Despite time and financial pressures, Dr Rajan said allowing consultants to conduct studies would save the NHS money in the long-run because of any subsequent breakthroughs.
Indian-born Dr Rajan studied at the Christian Medical College, Vellore, and worked at hospitals around England before deciding to broaden his research by doing a PhD at Cambridge University. While there, he worked with Dame Honor Fell, who is credited with developing the organ culture method, growing living cells in the laboratory so they can be studied.

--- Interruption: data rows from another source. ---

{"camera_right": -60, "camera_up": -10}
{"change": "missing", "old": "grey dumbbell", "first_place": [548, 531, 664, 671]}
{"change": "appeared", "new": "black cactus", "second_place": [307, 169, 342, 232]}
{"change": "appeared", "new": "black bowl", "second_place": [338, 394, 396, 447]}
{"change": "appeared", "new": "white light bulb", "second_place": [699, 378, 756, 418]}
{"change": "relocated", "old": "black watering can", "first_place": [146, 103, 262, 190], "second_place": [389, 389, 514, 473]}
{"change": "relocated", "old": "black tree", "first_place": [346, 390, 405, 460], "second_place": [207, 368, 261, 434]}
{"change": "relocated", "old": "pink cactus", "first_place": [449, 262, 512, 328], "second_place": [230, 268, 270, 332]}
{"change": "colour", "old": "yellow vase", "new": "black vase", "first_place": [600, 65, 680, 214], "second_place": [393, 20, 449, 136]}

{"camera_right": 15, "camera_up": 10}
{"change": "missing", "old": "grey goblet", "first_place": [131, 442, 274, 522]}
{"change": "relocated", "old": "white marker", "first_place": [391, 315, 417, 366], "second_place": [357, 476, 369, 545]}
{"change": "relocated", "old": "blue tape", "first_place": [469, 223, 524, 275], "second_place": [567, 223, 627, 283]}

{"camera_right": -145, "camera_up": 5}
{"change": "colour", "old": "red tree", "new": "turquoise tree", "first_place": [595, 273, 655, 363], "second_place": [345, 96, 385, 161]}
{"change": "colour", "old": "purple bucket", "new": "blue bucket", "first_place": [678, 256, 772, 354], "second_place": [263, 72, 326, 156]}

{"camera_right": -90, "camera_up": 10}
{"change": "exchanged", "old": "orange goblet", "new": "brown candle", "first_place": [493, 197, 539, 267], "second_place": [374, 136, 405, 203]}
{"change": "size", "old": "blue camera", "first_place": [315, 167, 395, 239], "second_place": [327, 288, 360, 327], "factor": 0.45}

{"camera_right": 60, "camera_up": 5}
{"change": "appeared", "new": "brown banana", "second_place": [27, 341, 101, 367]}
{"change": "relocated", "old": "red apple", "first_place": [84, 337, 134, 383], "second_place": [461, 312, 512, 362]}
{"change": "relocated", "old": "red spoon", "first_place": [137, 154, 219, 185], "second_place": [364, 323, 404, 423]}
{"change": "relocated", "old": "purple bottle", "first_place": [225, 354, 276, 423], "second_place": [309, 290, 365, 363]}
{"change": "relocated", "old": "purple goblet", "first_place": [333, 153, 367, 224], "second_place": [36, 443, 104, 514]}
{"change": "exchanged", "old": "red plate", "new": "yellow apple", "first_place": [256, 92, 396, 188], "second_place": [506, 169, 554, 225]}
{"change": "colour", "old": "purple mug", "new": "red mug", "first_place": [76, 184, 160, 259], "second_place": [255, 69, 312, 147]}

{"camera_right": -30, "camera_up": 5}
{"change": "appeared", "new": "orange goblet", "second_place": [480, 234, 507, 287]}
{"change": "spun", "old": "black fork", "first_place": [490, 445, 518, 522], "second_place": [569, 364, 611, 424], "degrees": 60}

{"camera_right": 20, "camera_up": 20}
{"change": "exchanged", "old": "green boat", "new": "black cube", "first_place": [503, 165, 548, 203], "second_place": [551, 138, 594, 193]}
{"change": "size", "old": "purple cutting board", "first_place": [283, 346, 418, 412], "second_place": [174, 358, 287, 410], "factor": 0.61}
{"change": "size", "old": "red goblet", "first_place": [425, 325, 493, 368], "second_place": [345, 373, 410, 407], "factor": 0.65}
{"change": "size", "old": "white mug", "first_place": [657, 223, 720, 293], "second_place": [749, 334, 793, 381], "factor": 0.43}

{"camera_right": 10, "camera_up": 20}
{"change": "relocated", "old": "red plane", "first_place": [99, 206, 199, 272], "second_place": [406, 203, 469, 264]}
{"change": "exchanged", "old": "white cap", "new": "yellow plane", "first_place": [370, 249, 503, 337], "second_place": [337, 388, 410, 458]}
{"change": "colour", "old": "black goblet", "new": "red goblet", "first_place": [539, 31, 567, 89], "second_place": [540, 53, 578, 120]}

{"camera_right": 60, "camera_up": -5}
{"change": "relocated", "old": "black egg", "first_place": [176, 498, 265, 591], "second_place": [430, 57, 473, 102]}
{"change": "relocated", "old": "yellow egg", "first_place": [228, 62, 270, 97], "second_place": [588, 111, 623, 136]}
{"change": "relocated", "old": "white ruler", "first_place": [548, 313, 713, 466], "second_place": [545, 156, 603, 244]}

In 1970, Dr Rajan joined the pneumoconiosis research unit at Cardiff’s Llandough Hospital, where he led research looking into the effects of asbestos on the lungs. To illustrate this, he developed the organ culture method for adult pleura (lining of the lung) and grew a tumour. The work was seen as a breakthrough and the results published in the Nature journal in 1972.
Other research at the unit included looking at the effects of smoking on human lungs and maintaining pancreas and human brain tissue using the organ culture method. When this work ended, Dr Rajan took a position as a consultant physician in rheumatology in Rhondda Cynon Taff.
After a visit to the USA for a conference, he was convinced diagnostic equipment to check bone density could help rising cases of people suffering from osteoporosis. With no funding available in the NHS, he approached local mayor Edie May Evans, who helped raise £60,000. The service is running at Pontypridd’s Dewi Sant Hospital.
“I scanned 16,000 patients on the NHS with it and published nearly 100 papers – I found that if you can catch the signs of osteoporosis early and treat it, you can save a lot of money. Early intervention can prevent fracture – which also means the quality of life for the patient is better because if they break their hip and have a replacement, it is not the same as having their own.” explained Dr Rajan.
A bone density machine is still being used in Pontypridd after Dr Rajan played a key role and having it installed.
Dr Jon Bisson, director of Health and Care Research Wales, has stated that he wants to ensure everyone has a chance to carry out research. He said: “I want to see pockets of excellence that exist grow throughout Wales.”
One of these is emerging through a link between Swansea University Medical School, Abertawe Bro Morgannwg University Health Board and Hywel Dda University Health Board, which together create ARCH: A Regional Collaboration for Health, with the aim to develop more opportunities for healthcare research work.
Prof Keith Lloyd, Dean of the Swansea University Medical School believes ARCH has the potential to unlock the innovation in the NHS.